**To be done:** Edit the part of the records that opens at their start and closes with the line containing "v(346.07, 76.2) *" so that "myFeature" becomes "baseBlock", with nothing else altered. Reproduce only that part, without the pictures.

==== Dataset excerpts

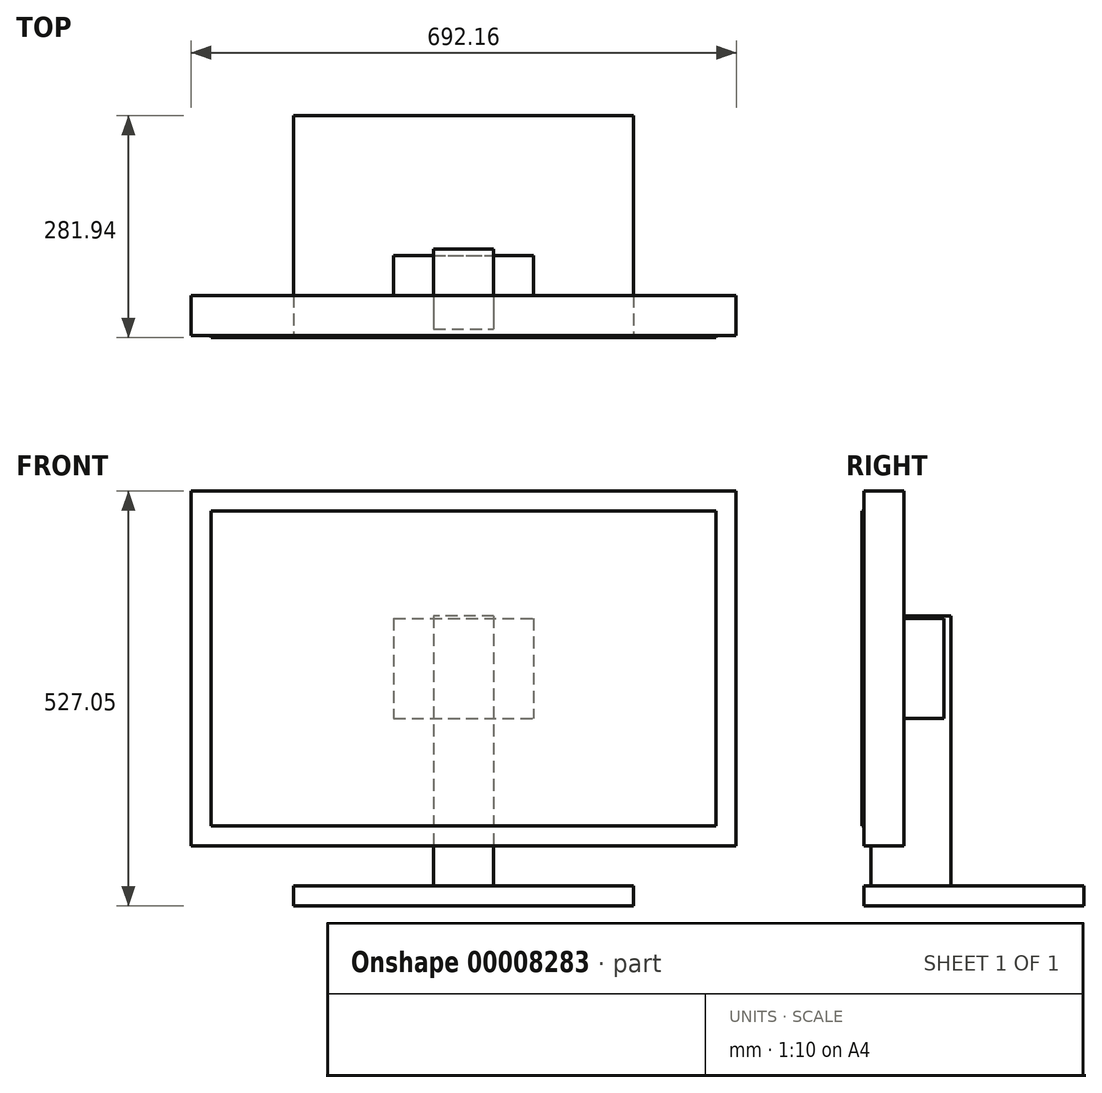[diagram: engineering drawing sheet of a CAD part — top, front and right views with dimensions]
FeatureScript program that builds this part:
annotation { "Feature Type Name" : "Feature", "Feature Type Description" : "" }
export const myFeature = defineFeature(function(context is Context, id is Id, definition is map)
    precondition{}
    {
        {
            var Q0;
            Q0=qCreatedBy(makeId("Front.planeOp"),FACE);
            var sketch = newSketch(context, id + "F0", { "sketchPlane" : qUnion([Q0])});
            skLineSegment(sketch, "E0.bottom", {"start": v(-346.07, 527.05) * mm, "end": v(346.07, 527.05) * mm});
            skLineSegment(sketch, "E0.top", {"start": v(-346.07, 76.2) * mm, "end": v(346.07, 76.2) * mm});
            skLineSegment(sketch, "E0.left", {"start": v(-346.08, 527.05) * mm, "end": v(-346.07, 76.2) * mm});
            skLineSegment(sketch, "E0.right", {"start": v(346.08, 527.05) * mm, "end": v(346.08, 76.2) * mm});
            skPoint(sketch, "E1", {"position": v(0, 76.2) * mm});
            skPoint(sketch, "E2", {"position": v(0, 527.05) * mm});
            skSolve(sketch);
        }
        {
            var Q0;
            Q0=makeQuery(id+"F0.imprint","IMPRINT",FACE,{"disambiguationData":[TD([[makeQuery(id+"F0.imprint","IMPRINT",EDGE,{"derivedFrom":sQuery(id+"F0.wireOp",EDGE,"E0.bottom")}),-1.0]])]});
            extrude(context, id + "F1", {"entities" : qUnion([Q0]), "depth" : 50.8 * mm});
        }
        {
            var Q0;
            Q0=qCreatedBy(makeId("Top.planeOp"),FACE);
            var sketch = newSketch(context, id + "F2", { "sketchPlane" : qUnion([Q0])});
            skLineSegment(sketch, "E3.bottom", {"start": v(-215.9, 228.6) * mm, "end": v(215.9, 228.6) * mm});
            skLineSegment(sketch, "E3.top", {"start": v(-215.9, -50.8) * mm, "end": v(215.9, -50.8) * mm});
            skLineSegment(sketch, "E3.left", {"start": v(-215.9, 228.6) * mm, "end": v(-215.9, -50.8) * mm});
            skLineSegment(sketch, "E3.right", {"start": v(215.9, 228.6) * mm, "end": v(215.9, -50.8) * mm});
            skPoint(sketch, "E4", {"position": v(0, -50.8) * mm});
            skSolve(sketch);
        }
        {
            var Q0;
            Q0=makeQuery(id+"F2.imprint","IMPRINT",FACE,{"disambiguationData":[TD([[makeQuery(id+"F2.imprint","IMPRINT",EDGE,{"derivedFrom":sQuery(id+"F2.wireOp",EDGE,"E3.bottom")}),-1.0]])]});
            extrude(context, id + "F3", {"entities" : qUnion([Q0]), "depth" : 25.4 * mm});
        }
        {
            var Q0;
            Q0=qCreatedBy(makeId("Top.planeOp"),FACE);
            var sketch = newSketch(context, id + "F4", { "sketchPlane" : qUnion([Q0])});
            skLineSegment(sketch, "E5.bottom", {"start": v(38.1, -42.37) * mm, "end": v(-38.1, -42.37) * mm});
            skLineSegment(sketch, "E5.top", {"start": v(38.1, 59.23) * mm, "end": v(-38.1, 59.23) * mm});
            skLineSegment(sketch, "E5.left", {"start": v(38.1, -42.37) * mm, "end": v(38.1, 59.23) * mm});
            skLineSegment(sketch, "E5.right", {"start": v(-38.1, -42.37) * mm, "end": v(-38.1, 59.23) * mm});
            skPoint(sketch, "E6", {"position": v(0, -42.37) * mm});
            skSolve(sketch);
        }
        {
            var Q0;
            Q0 = qSketchRegion(id + "F4", true);
            extrude(context, id + "F5", {"entities" : qUnion([Q0]), "operationType" : NewBodyOperationType.ADD, "depth" : 368.3 * mm});
        }
        {
            var Q0;
            Q0=qCreatedBy(makeId("Front.planeOp"),FACE);
            var sketch = newSketch(context, id + "F6", { "sketchPlane" : qUnion([Q0])});
            skPoint(sketch, "E7", {"position": v(0, 238.12) * mm});
            skLineSegment(sketch, "E8.bottom", {"start": v(-88.9, 365.12) * mm, "end": v(88.9, 365.12) * mm});
            skLineSegment(sketch, "E8.top", {"start": v(-88.9, 238.12) * mm, "end": v(88.9, 238.12) * mm});
            skLineSegment(sketch, "E8.left", {"start": v(-88.9, 365.12) * mm, "end": v(-88.9, 238.12) * mm});
            skLineSegment(sketch, "E8.right", {"start": v(88.9, 365.12) * mm, "end": v(88.9, 238.12) * mm});
            skPoint(sketch, "E9", {"position": v(-346.07, 301.62) * mm});
            skPoint(sketch, "E10", {"position": v(-88.9, 301.62) * mm});
            skSolve(sketch);
        }
        {
            var Q0;
            Q0 = qSketchRegion(id + "F6", true);
            extrude(context, id + "F7", {"entities" : qUnion([Q0]), "oppositeDirection" : true, "depth" : 50.8 * mm});
        }
        {
            var Q0;
            Q0=makeQuery(id+"F1.opExtrude","CAP_FACE",FACE,{"disambiguationData":[OSD([sQuery(id+"F0.wireOp",EDGE,"E0.bottom"),sQuery(id+"F0.wireOp",EDGE,"E0.top"),sQuery(id+"F0.wireOp",EDGE,"E0.left"),sQuery(id+"F0.wireOp",EDGE,"E0.right")])],"isStart":false});
            var sketch = newSketch(context, id + "F8", { "sketchPlane" : qUnion([Q0])});
            skLineSegment(sketch, "E11.bottom", {"start": v(-320.68, 501.65) * mm, "end": v(320.68, 501.65) * mm});
            skLineSegment(sketch, "E11.top", {"start": v(-320.68, 101.6) * mm, "end": v(320.68, 101.6) * mm});
            skLineSegment(sketch, "E11.left", {"start": v(-320.68, 501.65) * mm, "end": v(-320.68, 101.6) * mm});
            skLineSegment(sketch, "E11.right", {"start": v(320.67, 501.65) * mm, "end": v(320.67, 101.6) * mm});
            skPoint(sketch, "E12", {"position": v(0, 76.2) * mm});
            skPoint(sketch, "E13", {"position": v(-346.07, 301.62) * mm});
            skPoint(sketch, "E14", {"position": v(-320.67, 301.62) * mm});
            skPoint(sketch, "E15", {"position": v(0, 101.6) * mm});
            skSolve(sketch);
        }
        {
            var Q0;
            Q0 = qSketchRegion(id + "F8", true);
            extrude(context, id + "F9", {"entities" : qUnion([Q0]), "depth" : 2.54 * mm});
        }
    });
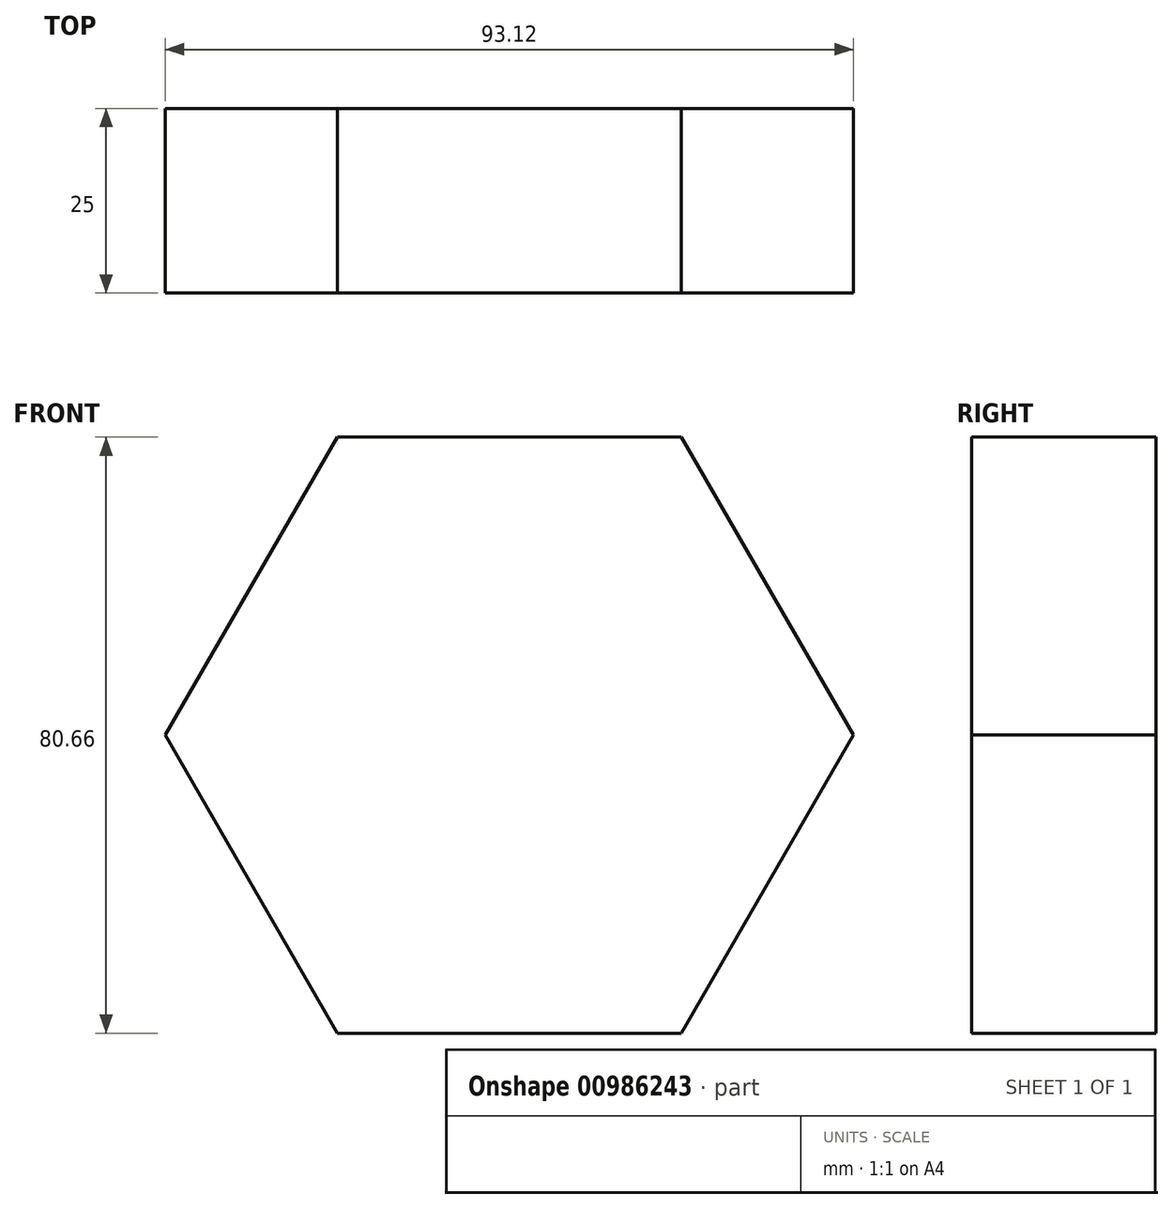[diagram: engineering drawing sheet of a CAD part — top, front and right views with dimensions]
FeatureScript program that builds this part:
annotation { "Feature Type Name" : "Feature", "Feature Type Description" : "" }
export const myFeature = defineFeature(function(context is Context, id is Id, definition is map)
    precondition{}
    {
        {
            var Q0;
            Q0=qCreatedBy(makeId("Front.planeOp"),FACE);
            var sketch = newSketch(context, id + "F0", { "sketchPlane" : qUnion([Q0])});
            skCircle(sketch, "E0.cCircle", {"center": v(0, 0) * mm, "radius": 40.33 * mm, "construction": true});
            skLineSegment(sketch, "E0.0", {"start": v(23.28, -40.33) * mm, "end": v(-23.28, -40.33) * mm});
            skLineSegment(sketch, "E0.1", {"start": v(-23.28, -40.33) * mm, "end": v(-46.56, 0) * mm});
            skLineSegment(sketch, "E0.2", {"start": v(-46.56, 0) * mm, "end": v(-23.28, 40.33) * mm});
            skLineSegment(sketch, "E0.3", {"start": v(-23.28, 40.33) * mm, "end": v(23.28, 40.33) * mm});
            skLineSegment(sketch, "E0.4", {"start": v(23.28, 40.33) * mm, "end": v(46.56, 0) * mm});
            skLineSegment(sketch, "E0.5", {"start": v(46.56, 0) * mm, "end": v(23.28, -40.33) * mm});
            skPoint(sketch, "E0.0.midPoint", {"position": v(0, -40.33) * mm});
            skSolve(sketch);
        }
        {
            var Q0;
            Q0=makeQuery(id+"F0.imprint","IMPRINT",FACE,{"disambiguationData":[TD([[makeQuery(id+"F0.imprint","IMPRINT",EDGE,{"derivedFrom":sQuery(id+"F0.wireOp",EDGE,"E0.0")}),-1.0]])]});
            extrude(context, id + "F1", {"entities" : qUnion([Q0]), "depth" : 25 * mm, "offsetDistance" : 25 * mm});
        }
    });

========

**Result below:**
[diagram: engineering drawing sheet of a CAD part — top, front and right views with dimensions]
FeatureScript program that builds this part:
annotation { "Feature Type Name" : "Feature", "Feature Type Description" : "" }
export const baseBlock = defineFeature(function(context is Context, id is Id, definition is map)
    precondition{}
    {
        {
            var Q0;
            Q0=qCreatedBy(makeId("Front.planeOp"),FACE);
            var sketch = newSketch(context, id + "F0", { "sketchPlane" : qUnion([Q0])});
            skLineSegment(sketch, "E0.bottom", {"start": v(-346.07, 527.05) * mm, "end": v(346.07, 527.05) * mm});
            skLineSegment(sketch, "E0.top", {"start": v(-346.07, 76.2) * mm, "end": v(346.07, 76.2) * mm});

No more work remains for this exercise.